In Harvard hat David Keith seinen Vortrag beendet. Er hat die Studenten durch das Labor geführt, eine Wunderkammer voller optischer Instrumente, Kabel und Rohre, kleiner und großer Messgeräte, in der Keith daran herumtüftelt, die beste Substanz für seinen Feldversuch zu identifizieren. Die Studenten verabschieden sich, später werden sich einige bei Keith melden und sagen, dass sie gerne bei diesem Projekt mitarbeiten möchten. Vielleicht wird einer von ihnen in 20, 30 Jahren eine Flugzeugflotte steuern, die für die Temperaturregelung des Planeten zuständig ist.

Im Oktober war David Keith in China. Er hat mit Forscherkollegen und Funktionären gesprochen und sein Konzept vorgestellt. Keith weiß um die Risiken, er beschreibt sie in jedem Vortrag: Ein Staat könnte eigenmächtig zur Tat schreiten – die Folgen aber müssten alle Länder der Welt tragen. Vielleicht würde die Natur anders reagieren als in den Computermodellen vorhergesagt, vielleicht würde irgendwo in Asien der Monsunzyklus gestört. Wie beim Original-Klimawandel ließe auch der Gegen-Klimawandel kein Lebewesen auf der Erde unberührt. Und die Masse der reflektierenden Substanzen brauchte jährlich Nachschub. Bräche das Kühlprogramm zusammen, zum Beispiel wegen einer politischen Krise, würde die isolierende Decke mit einem Mal verschwinden. Die Erde würde einen Hitzeschock erleiden.

Deshalb reist David Keith um die Welt: Er will eine Diskussion in Gang bringen. Längst hätte er seinen Versuchsballon in die Stratosphäre senden können, aber er möchte ein internationales Forschungsprojekt, er möchte Einigkeit.
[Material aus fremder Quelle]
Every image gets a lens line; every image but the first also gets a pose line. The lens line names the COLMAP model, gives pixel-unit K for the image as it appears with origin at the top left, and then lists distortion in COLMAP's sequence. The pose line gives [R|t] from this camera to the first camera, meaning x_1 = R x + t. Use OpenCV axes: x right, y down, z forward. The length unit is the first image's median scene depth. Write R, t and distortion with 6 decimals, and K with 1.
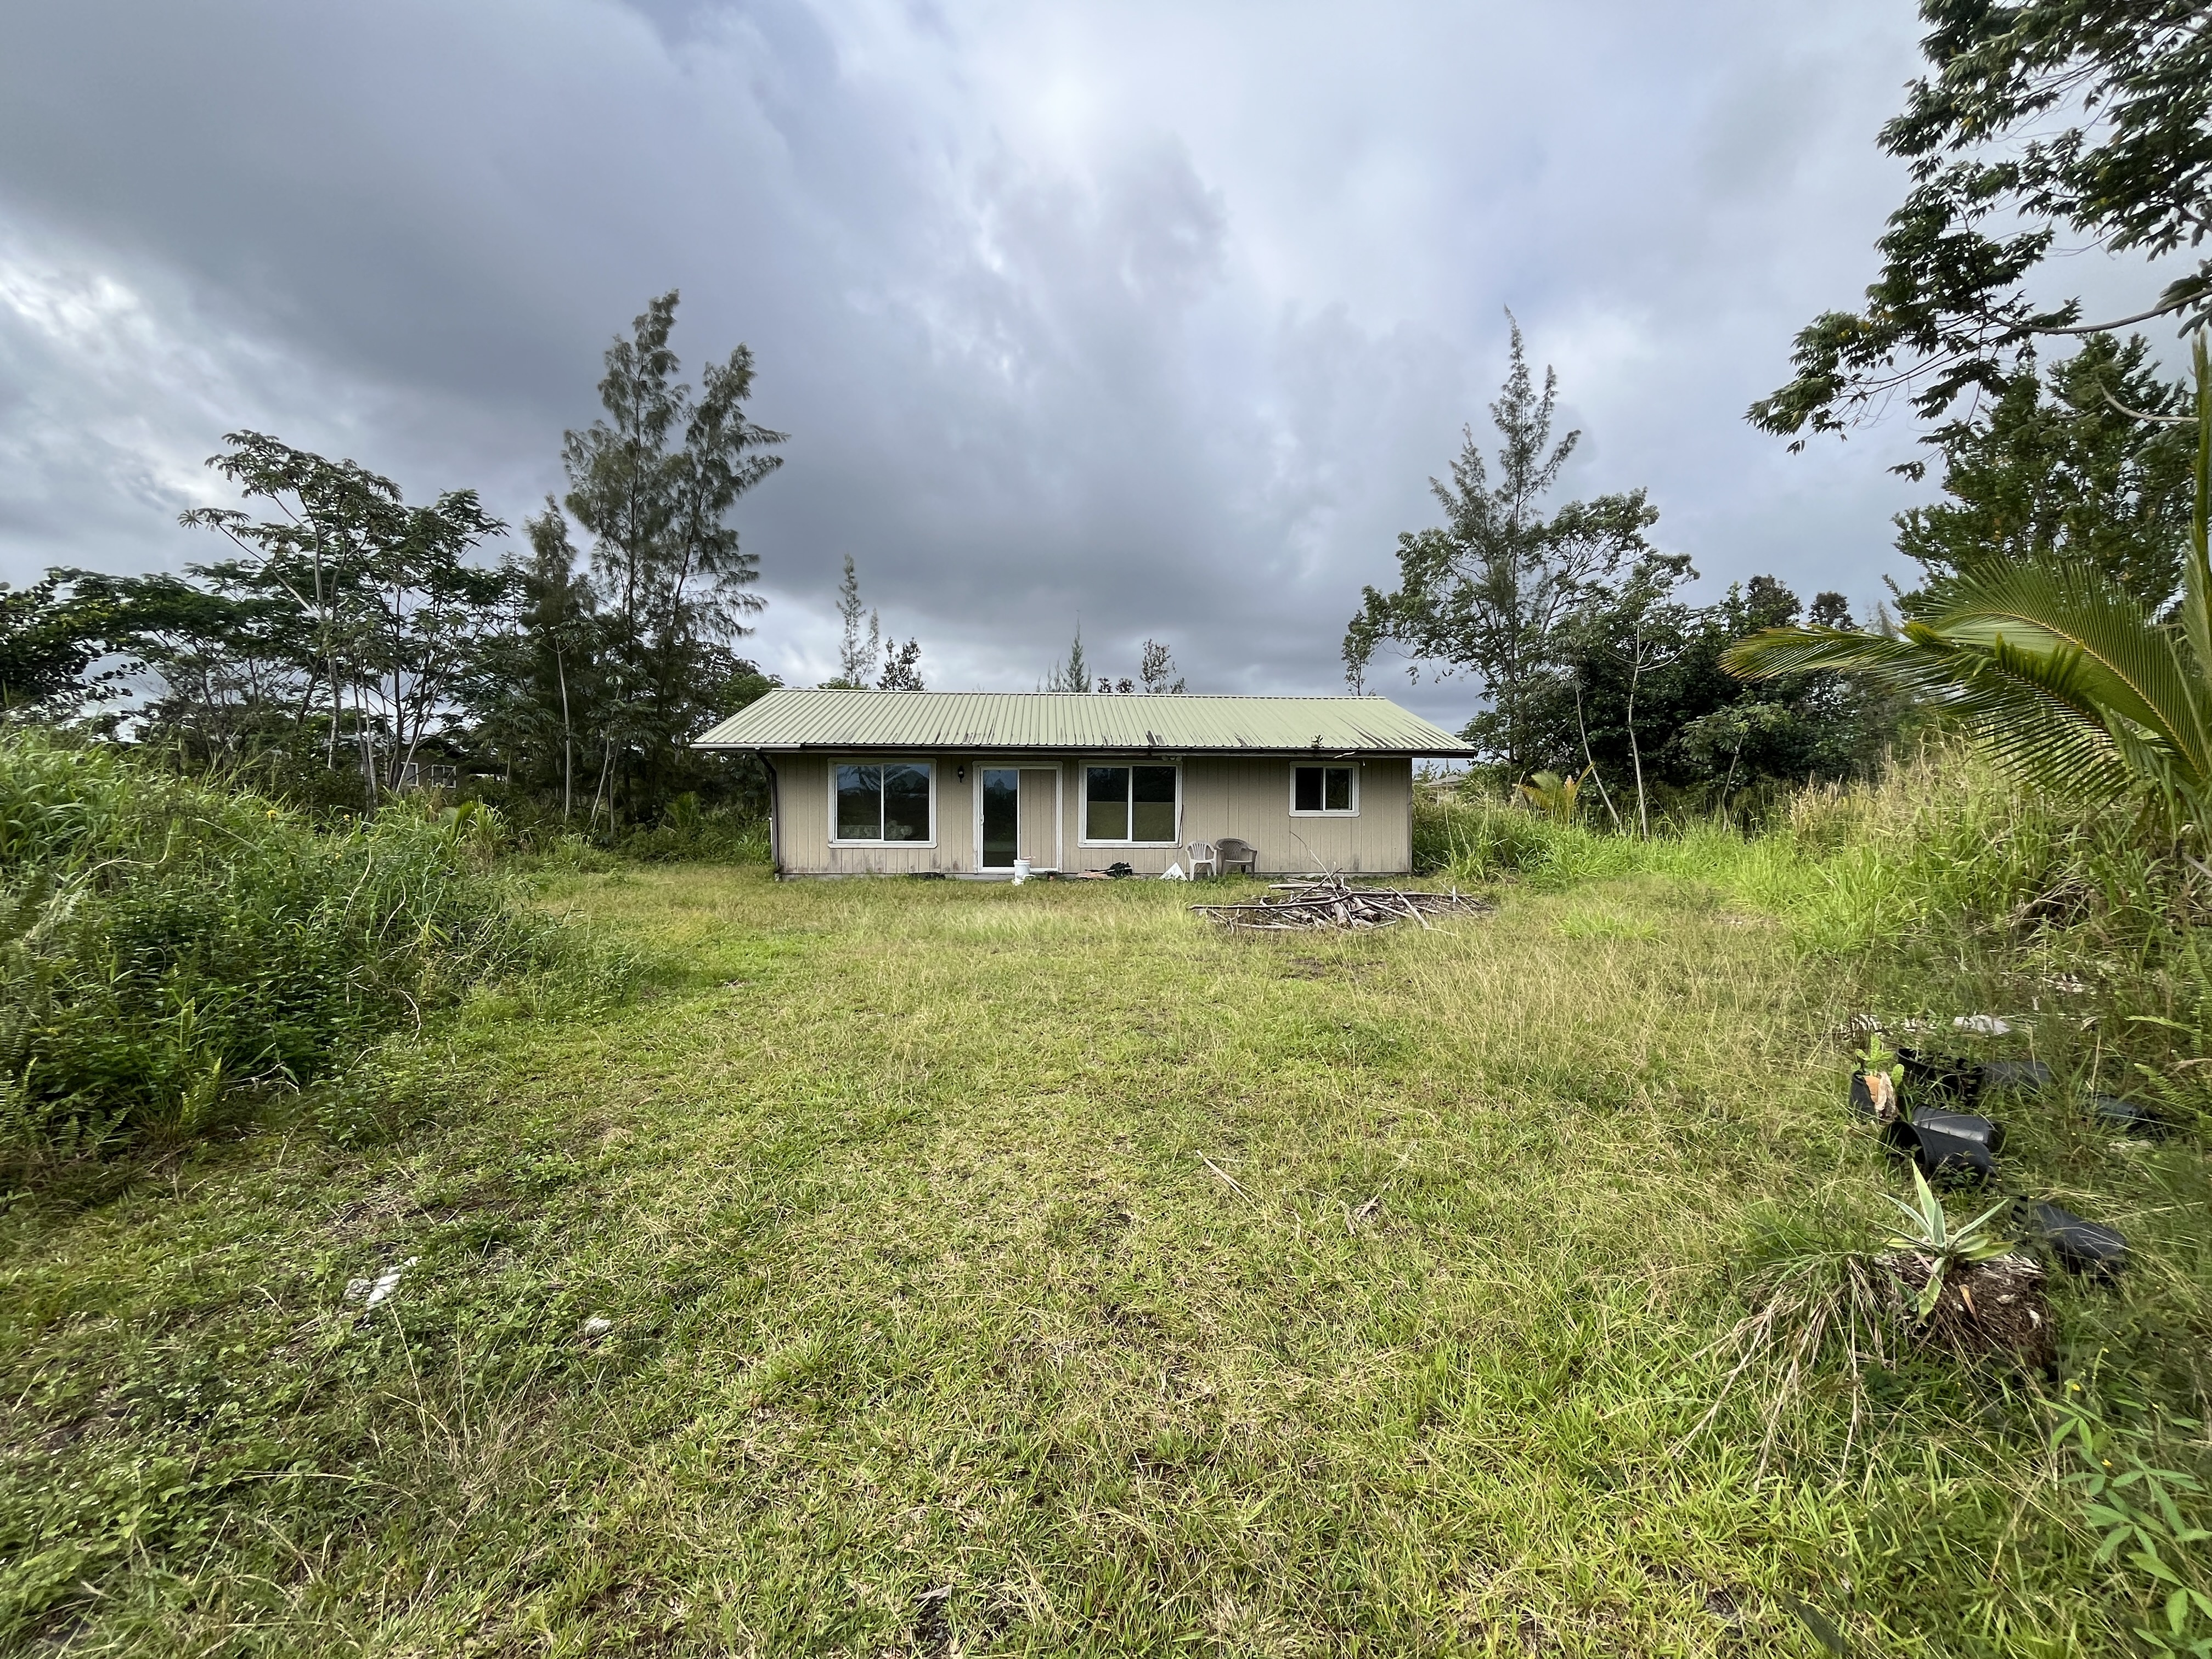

So wie die Länder der Welt den Vertrag von Paris beschlossen haben, so sollen sie den Start des Gegen-Klimawandels beschließen.

Keith sagt, auch ihm wäre es am liebsten, man müsste über so etwas wie künstliche Vulkanausbrüche gar nicht erst nachdenken. Aber es existiere eben kein gefahrloser Weg in die Zukunft mehr. Es gebe nur noch die Wahl zwischen einer riskanten Überhitzung und dem ebenfalls riskanten Versuch, sie aufzuhalten. Vielleicht liegt im Einfach-Weitermachen die größere Gefahr.

Man kann es auch so sagen: Schaut man sich an, was die Menschheit bisher mit dem Klima angestellt hat, wirkt David Keith noch ziemlich vernünftig.